Schreiben Sie im Auszug über Faulheit den Abschnitt von „Jetzt können wir“ bis einschließlich „den Schmarotzerstempel ausgefasst.“ erneut ab und tauschen Sie dabei „Tarnung“ gegen „Deckung“ aus.

AUSZUG:

+ + + +

Wenn man den philosophischen und speziell ideologischen Überbau einmal weglässt: Faulheit ist eine Überlebenstaktik. Wenn die Nährstoffe knapp werden, ist das Haushalten mit den eigenen Kräften sinnvoll. Energiesparen ist kein neuer Geschäftszweig der Glühbirne. Energiesparen ist von jeher die Freizeitbeschäftigung der Fauna. Mach dein Hobby zum Beruf! Die Bewegungen werden langsamer, die Verdauung setzt die Flagge auf Halbmast. Der gesamte Stoffwechsel läuft in Zeitlupe, die Körpertemperatur sinkt. Kein Stress, easy, endlich Ruhe. Tolle Sache.

Jetzt können wir wieder auf unsere "Krisengeneration" rückschließen: Eines setzt Faulheit in der Natur und bei uns allerdings voraus. Der Feind schläft nicht. Wer faul ist, bewegt sich zwar weniger und wird deshalb nur schlecht gesehen. Man benötigt trotzdem eine gute Tarnung. Befindet man sich plötzlich in Lebensgefahr, kommt man dank seines heruntergedimmten Kreislaufs nur schlecht durch Flucht aus der Gefahrenzone. Schon hat man den Schmarotzerstempel ausgefasst.

+ + + +

DIE DATEN:
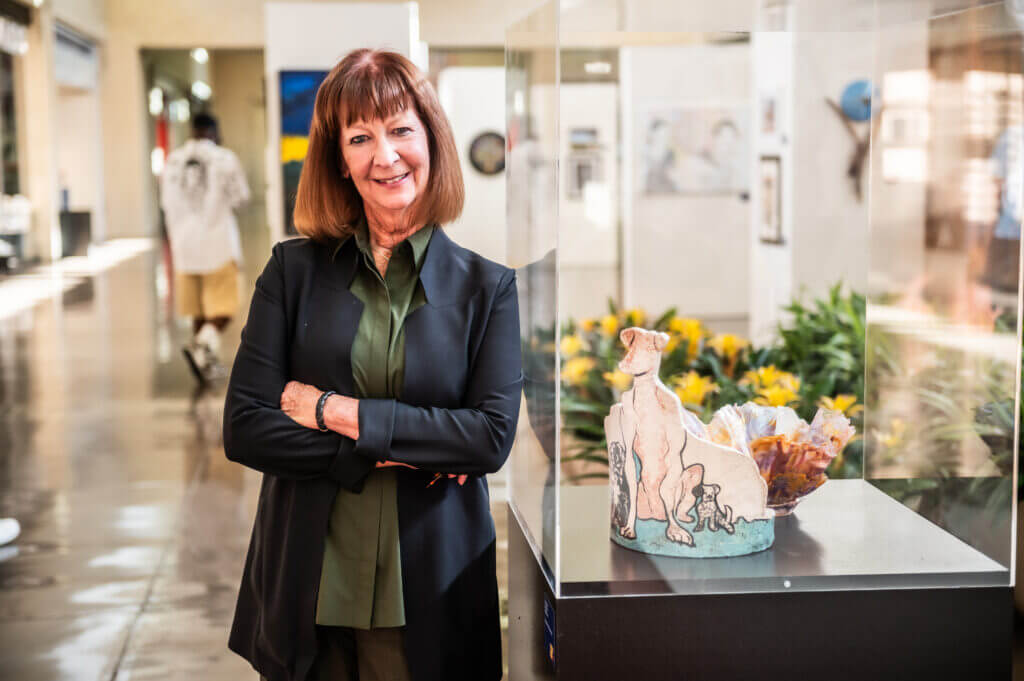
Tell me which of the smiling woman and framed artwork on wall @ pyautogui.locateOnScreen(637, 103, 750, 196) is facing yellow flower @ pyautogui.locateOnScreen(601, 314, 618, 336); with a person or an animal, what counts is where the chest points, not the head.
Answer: the framed artwork on wall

+ + + +

GELÖSTE AUFGABE:
Jetzt können wir wieder auf unsere "Krisengeneration" rückschließen: Eines setzt Faulheit in der Natur und bei uns allerdings voraus. Der Feind schläft nicht. Wer faul ist, bewegt sich zwar weniger und wird deshalb nur schlecht gesehen. Man benötigt trotzdem eine gute Deckung. Befindet man sich plötzlich in Lebensgefahr, kommt man dank seines heruntergedimmten Kreislaufs nur schlecht durch Flucht aus der Gefahrenzone. Schon hat man den Schmarotzerstempel ausgefasst.